As I’ve grown older I’ve seen a lot of people I knew and loved die, and it’s never easy. Never. But it has given me feelings to run my fingers over and to put into my words.

John Ramsey Miller—January 30, 2010

***

  1. How do you meet a writing challenge?
  2. What helps you with structuring you novels?
  3. Experiencing death is one of the most emotional aspects of being human. Has it deepened your own writing? If so, how?

5 thoughts on “Words of Wisdom from January 2010

  1. Dale, you always find gold when you go mining in the archives. Thanks again!

    I admire the logical way Clare handles problems by pinpointing them, then analyzing exactly what needs to change. I can do that when editing other people’s writing but not my own. That’s why I value good outside critique so highly.

    Jim’s structure is loose enough that we pantsers can use it w/o feeling constricted by outlines. Thanks, Jim!

    What a thoughtful post by John. HIs early experience with the funeral home allowed him to take death more in stride as a normal (and inevitable) part of life. Some people are so terrified of death, their own anxiety becomes a big problem that destroys any quality of life they have left. They never get past Elizabeth Kubler-Ross’s stages of denial, anger, bargaining, and depression. In my fiction, I like to explore those reactions in my characters.

    • You’re so welcome, Debbie. It’s a real pleasure to share this gold.

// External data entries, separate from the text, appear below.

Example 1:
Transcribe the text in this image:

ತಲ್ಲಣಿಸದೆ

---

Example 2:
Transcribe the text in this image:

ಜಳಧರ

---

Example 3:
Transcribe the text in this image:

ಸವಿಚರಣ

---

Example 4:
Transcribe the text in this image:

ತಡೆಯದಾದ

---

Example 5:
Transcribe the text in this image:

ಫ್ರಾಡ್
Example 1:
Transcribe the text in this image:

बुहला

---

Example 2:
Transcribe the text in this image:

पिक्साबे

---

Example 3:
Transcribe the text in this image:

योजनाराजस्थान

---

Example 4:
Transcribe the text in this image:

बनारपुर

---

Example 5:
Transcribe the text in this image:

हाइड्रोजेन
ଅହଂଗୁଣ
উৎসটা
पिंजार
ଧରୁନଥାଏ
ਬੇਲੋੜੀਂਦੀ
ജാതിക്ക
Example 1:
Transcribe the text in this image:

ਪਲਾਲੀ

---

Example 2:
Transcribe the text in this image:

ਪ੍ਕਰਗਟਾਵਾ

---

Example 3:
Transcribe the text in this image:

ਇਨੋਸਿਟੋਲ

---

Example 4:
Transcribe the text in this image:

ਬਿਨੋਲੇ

      Clare’s problem-solving was insightful to me as well. Jim’s pylons of act bridges remains my favorite illustration of how to move from one act to another. John’s post really resonated with me as well. I think experiencing death both deepens our writing and also, as you so well noted, helps us be less anxious about facing it ourselves.

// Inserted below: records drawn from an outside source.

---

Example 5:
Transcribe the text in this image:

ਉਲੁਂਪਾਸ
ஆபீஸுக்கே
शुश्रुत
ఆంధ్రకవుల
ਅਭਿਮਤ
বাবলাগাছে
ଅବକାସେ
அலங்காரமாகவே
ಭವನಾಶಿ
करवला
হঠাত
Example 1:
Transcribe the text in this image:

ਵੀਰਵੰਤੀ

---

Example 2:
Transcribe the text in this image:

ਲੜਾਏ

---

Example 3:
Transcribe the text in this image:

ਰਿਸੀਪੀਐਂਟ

      As always, thanks so much for commenting, my friend.

  2. My first experience with death was when I came home from 4th grade one day and my mom told me my cousin Laurie, who was my age, had died in a faraway place (her dad was in the army). We’d been writing letters to each other. It was the first time I realized kids could die too, like old people. It instilled a certain fear in me, even though my parents sent us 5 kids to church every Sunday. Then when I was 8 months pregnant with my son, I got the call from my mom that my younger brother, 30, had died in a boating accident witnessed by his wife, his 5-year-old-daughter, and my other brother. Again, a profound understanding that not one day is guaranteed in this life. Being diagnosed with Stage 4 ovarian cancer at 57 has reinforced that sense of time as invaluable and beyond fleeting. I want to use every moment I have as well and fully as possible. That includes my writing. All the pain, loss, grief, disbelief, even anger, go into my stories sometimes in ways I don’t even consciously realize. Our experiences shape our writing and make it deeper and wider. Thanks for sharing these excerpts.

    • Thank you for sharing your own experiences with death, Kelly. I’m very glad you are still with us and hope your cancer is in remission.

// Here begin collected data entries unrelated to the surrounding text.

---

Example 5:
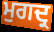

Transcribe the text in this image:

ਮੁਗਦ੍ਰ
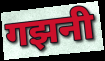
गझनी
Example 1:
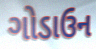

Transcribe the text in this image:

ગોડાઉન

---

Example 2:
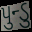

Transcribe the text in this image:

પુન્ડુ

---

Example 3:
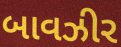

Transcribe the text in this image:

બાવઝીર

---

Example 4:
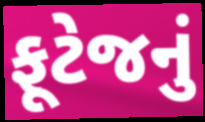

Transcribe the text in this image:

ફૂટેજનું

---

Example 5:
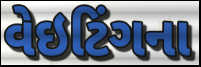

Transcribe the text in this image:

વેઇટિંગના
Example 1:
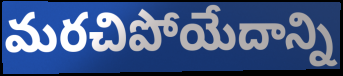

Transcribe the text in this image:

మరచిపోయేదాన్ని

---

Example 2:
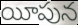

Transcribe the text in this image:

యీపున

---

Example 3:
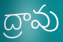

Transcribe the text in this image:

ద్రావు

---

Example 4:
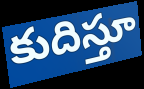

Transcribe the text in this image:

కుదిస్తూ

      “All the pain, loss, grief, disbelief, even anger, go into my stories sometimes in ways I don’t even consciously realize.”

      Very well said. Truly some of the most profound experiences are rendered most powerfully in our writing when they naturally flow into our work.

  3. Death, especially early death, or the death of a child, hits a family hard – and never really goes away. It is far less common since vaccines and modern medicine, and we expect our children to live, grow up, and take care of us, so it hits doubly hard.

    I needed to process that into something gentler, but still death, in the first Pride’s Children novel – because it is also one of the great touchstones for humanity. If the reader needs to process, literature helps. The reader AND the writer.

    We shouldn’t hide it, our experiences, or the feelings it brings – but it is so very hard to face that you will never see that child grow up.

    Given that about a third of known pregnancies end in miscarriage, it is also a heavier burden on women, who are supposed to pick themselves up and hope for another time, and take care of the living. Let me tell you: you never forget the babies you didn’t even meet either.